■ TASK INPUT:

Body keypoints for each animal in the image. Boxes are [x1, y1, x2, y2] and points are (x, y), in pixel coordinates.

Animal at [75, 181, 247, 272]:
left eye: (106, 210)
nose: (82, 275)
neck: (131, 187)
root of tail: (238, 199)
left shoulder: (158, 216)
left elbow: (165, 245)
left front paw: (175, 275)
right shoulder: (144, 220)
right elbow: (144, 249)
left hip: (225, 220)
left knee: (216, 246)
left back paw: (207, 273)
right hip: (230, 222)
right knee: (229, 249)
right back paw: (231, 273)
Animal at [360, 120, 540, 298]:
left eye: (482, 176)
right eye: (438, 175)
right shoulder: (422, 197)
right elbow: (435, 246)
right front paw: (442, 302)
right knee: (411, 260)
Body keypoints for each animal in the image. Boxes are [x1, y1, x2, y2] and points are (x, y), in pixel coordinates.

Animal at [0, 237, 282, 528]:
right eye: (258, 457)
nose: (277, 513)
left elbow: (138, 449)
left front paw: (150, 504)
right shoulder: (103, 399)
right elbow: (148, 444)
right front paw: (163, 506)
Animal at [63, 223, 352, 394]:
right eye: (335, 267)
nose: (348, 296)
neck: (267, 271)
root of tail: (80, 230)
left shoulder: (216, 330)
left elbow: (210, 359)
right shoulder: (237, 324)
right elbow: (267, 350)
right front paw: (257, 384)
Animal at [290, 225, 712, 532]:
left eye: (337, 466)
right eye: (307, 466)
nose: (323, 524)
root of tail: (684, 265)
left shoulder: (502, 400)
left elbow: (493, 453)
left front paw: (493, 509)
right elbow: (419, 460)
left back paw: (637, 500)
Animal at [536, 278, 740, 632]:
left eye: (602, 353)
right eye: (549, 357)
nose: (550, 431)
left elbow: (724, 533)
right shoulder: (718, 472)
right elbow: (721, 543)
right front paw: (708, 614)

■ ASSIGNMENT: Each line of the data is to be transcribed exactly.

■ TASK OUTPUT:
Body keypoints for each animal in the image. Boxes are [x1, y1, x2, y2] and points are (x, y), in pixel coordinates.

Animal at [75, 181, 247, 272]:
left eye: (106, 210)
nose: (82, 275)
neck: (131, 187)
root of tail: (238, 199)
left shoulder: (158, 216)
left elbow: (165, 245)
left front paw: (175, 275)
right shoulder: (144, 220)
right elbow: (144, 249)
left hip: (225, 220)
left knee: (216, 246)
left back paw: (207, 273)
right hip: (230, 222)
right knee: (229, 249)
right back paw: (231, 273)
Animal at [360, 120, 540, 298]:
left eye: (482, 176)
right eye: (438, 175)
right shoulder: (422, 197)
right elbow: (435, 246)
right front paw: (442, 302)
right knee: (411, 260)
Body keypoints for each animal in the image. Boxes are [x1, y1, x2, y2] and points are (x, y), in pixel coordinates.

Animal at [0, 237, 282, 528]:
right eye: (258, 457)
nose: (277, 513)
left elbow: (138, 449)
left front paw: (150, 504)
right shoulder: (103, 399)
right elbow: (148, 444)
right front paw: (163, 506)
Animal at [63, 223, 352, 394]:
right eye: (335, 267)
nose: (348, 296)
neck: (267, 271)
root of tail: (80, 230)
left shoulder: (216, 330)
left elbow: (210, 359)
right shoulder: (237, 324)
right elbow: (267, 350)
right front paw: (257, 384)
Animal at [290, 225, 712, 532]:
left eye: (337, 466)
right eye: (307, 466)
nose: (323, 524)
root of tail: (684, 265)
left shoulder: (502, 400)
left elbow: (493, 453)
left front paw: (493, 509)
right elbow: (419, 460)
left back paw: (637, 500)
Animal at [536, 278, 740, 632]:
left eye: (602, 353)
right eye: (549, 357)
nose: (550, 431)
left elbow: (724, 533)
right shoulder: (718, 472)
right elbow: (721, 543)
right front paw: (708, 614)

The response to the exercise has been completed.